## Written exercise 1
Can you set down, word for word, the records from their start up to and including the line that contains "The width and height of the screenshot is (960, 540). Identify"?

## Document section
· · · · · · ·
# Who's your favorite Comedian?



## SixSenseEagle (Aug 3, 2012)

I just want to know, Who's your favorite Comedian Ill Start Mine first.

1.Dave chappelle
2.Louis Ck
3.Danny glover
4.Kevin hart
5.Gary Owen
6.Anthony Jeselnik
7.Aries spears
8.Patrice O'Neal
9.Dane Cook
10.Gabriel iglesias
11.Deray Davis
12.Richard pryor
13.George Carlin
14.Jeff Dunham
15.Jim Carrey

Ps Edit: Thanks (*Yumi*) and (*Nxenz)* I forgot all about richard pryor and Jim Carrey , and don't worry I have way more comedians favorite than this, but It's just I don't want to make a list more than 30, so Ill just keep it short lol.


----------



## Yumi (Aug 3, 2012)

Richard Pryor, Bill Hicks & Mitch Hedberg

I have others but those are my top 3.


----------



## Jax (Aug 3, 2012)

Louis CK, Ricky Gervais, George Carlin, Demetri Martin...


----------



## jamesaa (Aug 3, 2012)

Frankie Boyle
Andy Parsons
Rory Bremner
Ryan Stiles

There are others i'd watch, but those are the only names i'd make the effort to record if i couldn't watch immediately.


----------



## MelodieOctavia (Aug 3, 2012)

Your mother.



Spoiler



Gabriel Iglesias


----------



## DS1 (Aug 3, 2012)

Mitch Hedberg.


I like Carlin and Russel Peters, but damn, I cry every time I watch a Mitch Hedberg set.


----------



## broitsak (Aug 3, 2012)

Pfft wheres Jim Carrey?


----------



## MelodieOctavia (Aug 3, 2012)

Nxenz said:


> Pfft wheres Jim Carrey?



Back in the 90s where he left his career.


----------



## chavosaur (Aug 3, 2012)

Robin williams, Drew carey, Ryan Stiles, Wayne Brady, pretty much every improv comedian.
For standup comedian, Daniel Tosh. He reminds me of a lot of the members we have on this forum.


----------



## ThatDudeWithTheFood (Aug 3, 2012)

Aziz,Gabriel Iglesias,Russell Peters,Louis CK,Nate Bargatze,Hannibal Buress,
*	Kumail Nanjiani*


That guys hillarious.


----------



## Quietlyawesome94 (Aug 3, 2012)

Pffft, I know he is dead and all but where is Chris Farley?

I know...



Spoiler



DOWN BY THE RIVER!


----------



## Guild McCommunist (Aug 3, 2012)

No Jon Stewart? Stephen Colbert?

Also Daniel Tosh is really fucking funny.


----------



## Yumi (Aug 3, 2012)
· · · · · · ·
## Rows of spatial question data

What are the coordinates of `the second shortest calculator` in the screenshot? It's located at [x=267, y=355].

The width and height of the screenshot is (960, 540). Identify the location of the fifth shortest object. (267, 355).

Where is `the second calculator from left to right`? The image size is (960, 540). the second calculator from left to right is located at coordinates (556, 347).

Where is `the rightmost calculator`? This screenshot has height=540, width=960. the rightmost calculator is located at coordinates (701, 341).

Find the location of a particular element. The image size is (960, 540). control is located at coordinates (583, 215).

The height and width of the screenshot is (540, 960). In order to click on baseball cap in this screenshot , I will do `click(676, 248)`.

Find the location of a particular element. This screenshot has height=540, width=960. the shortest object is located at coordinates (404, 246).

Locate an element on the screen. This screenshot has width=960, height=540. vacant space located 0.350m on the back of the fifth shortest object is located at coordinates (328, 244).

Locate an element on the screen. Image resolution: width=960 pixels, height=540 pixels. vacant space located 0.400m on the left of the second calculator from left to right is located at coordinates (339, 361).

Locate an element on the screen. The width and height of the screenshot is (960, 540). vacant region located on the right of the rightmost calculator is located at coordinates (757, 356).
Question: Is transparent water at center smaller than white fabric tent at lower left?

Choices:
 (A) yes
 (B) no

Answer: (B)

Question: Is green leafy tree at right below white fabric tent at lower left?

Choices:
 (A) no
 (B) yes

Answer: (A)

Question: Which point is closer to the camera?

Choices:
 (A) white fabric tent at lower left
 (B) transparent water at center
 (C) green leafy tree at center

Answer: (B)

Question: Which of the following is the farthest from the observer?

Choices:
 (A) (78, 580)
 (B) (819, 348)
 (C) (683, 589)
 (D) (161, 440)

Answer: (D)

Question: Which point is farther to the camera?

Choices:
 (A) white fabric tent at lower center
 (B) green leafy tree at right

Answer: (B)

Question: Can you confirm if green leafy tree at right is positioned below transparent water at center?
· · · · · · ·
## Written exercise 2
Can you extract, word for word, the part of the favorite-comedian thread from "Ps Edit: Thanks" up to and including "it short lol."?

## Task output 1
What are the coordinates of `the second shortest calculator` in the screenshot? It's located at [x=267, y=355].

The width and height of the screenshot is (960, 540). Identify the location of the fifth shortest object. (267, 355).

## Task output 2
Ps Edit: Thanks (*Yumi*) and (*Nxenz)* I forgot all about richard pryor and Jim Carrey , and don't worry I have way more comedians favorite than this, but It's just I don't want to make a list more than 30, so Ill just keep it short lol.